There is nothing much more puzzling to the beginner in floriculture than the word " drainage" when applied to potted plants, especially as some authors of recent years have ignored the theory of drainage entirely and pronounced it wrong in theory, and a waste of money and time in practice. There are few farmers, nurserymen or market gardeners who do not believe in the practice of draining. Some land may need it more than others, but all are benefited by a system of drainage except it be a good loam lying on a gravel.

I am not going into the art of draining land, but the principle, if right with land, is right in our flower pots. Years ago it was carried out to an absurdity. A piece of crock in the bottom of a 4-inch geranium or canna is absurd and no one does such a thing now. If a plant is going to stay in a pot but a few weeks or even a few months and is necessarily a quick and strong rooter like a lily there is no need of any drainage. In the case of plants that may stay a year, or perhaps two or three years, in the same pot, if you were sure that the water was always going to pass freely away as it does in the first month or two, there would be no need of drainage, but worms get in and work the soil into a putty state, or the soil gets so packed at the bottom of the pot that water does not pass away freely.

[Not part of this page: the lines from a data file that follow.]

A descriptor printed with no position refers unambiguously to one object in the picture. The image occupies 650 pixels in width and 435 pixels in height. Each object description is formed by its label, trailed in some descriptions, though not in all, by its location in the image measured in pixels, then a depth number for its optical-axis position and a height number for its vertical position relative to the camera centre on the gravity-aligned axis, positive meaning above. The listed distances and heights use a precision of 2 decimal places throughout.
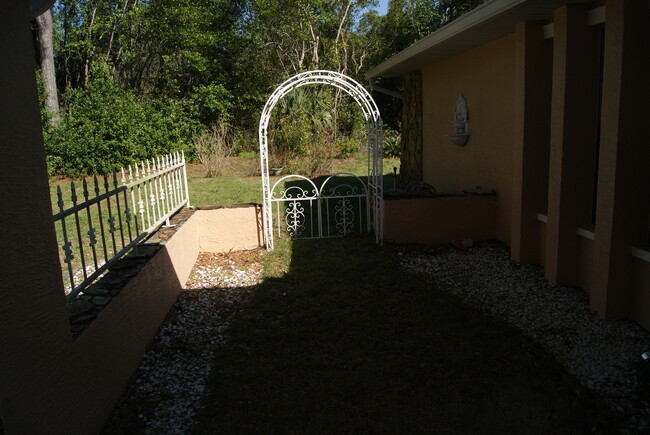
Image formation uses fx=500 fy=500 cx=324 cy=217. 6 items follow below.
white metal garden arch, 6.88 -0.34
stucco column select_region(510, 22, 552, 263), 5.41 -0.07
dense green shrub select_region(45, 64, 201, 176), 14.47 +0.35
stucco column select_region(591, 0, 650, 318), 3.83 -0.23
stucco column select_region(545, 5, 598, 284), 4.64 -0.10
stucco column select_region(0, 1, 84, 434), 1.97 -0.51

Much as plants enjoy the watering when in need of it, terrestrial plants don't exactly feed on it. The water passes away, leaves the soil moist and full of moist air spaces, which the roots are continually absorbing till it is gone and they want more. See how easy it is to kill most any plant when the water remains in the pot and keeps the soil for a few days saturated. So plants want water to pass through the soil but not remain there, and with all plants that are going to remain any time in the same pot (azaleas are a good example) they should have- what we call drainage.

With pots not over five inches in diameter a broad crock at the bottom covered with a piece of green moss, is enough, and with larger pots in addition to the piece of crock covering the hole an inch or so of broken crocks. The green wood moss is much better for the purpose than sphagnum because the sphagnum soon rots and the compost gets down among the crocks. You will sometimes see the healthiest and strongest roots of a plant down among the crocks. I believe it is because they find there the conditions to suit them best - perfect drainage.

How particular we are that the benches of our carnations and roses are drained by simply keeping the boards one-half or three-quarters of an inch apart, so that if watered heavily it can pass quickly away. And so long as our flower pots are made with that one small hole we will have to make provision to let water escape freely. The author who thirty years ago laughed at the old fogy notion of draining a flower pot lived to alter his opinion and freely acknowledged it.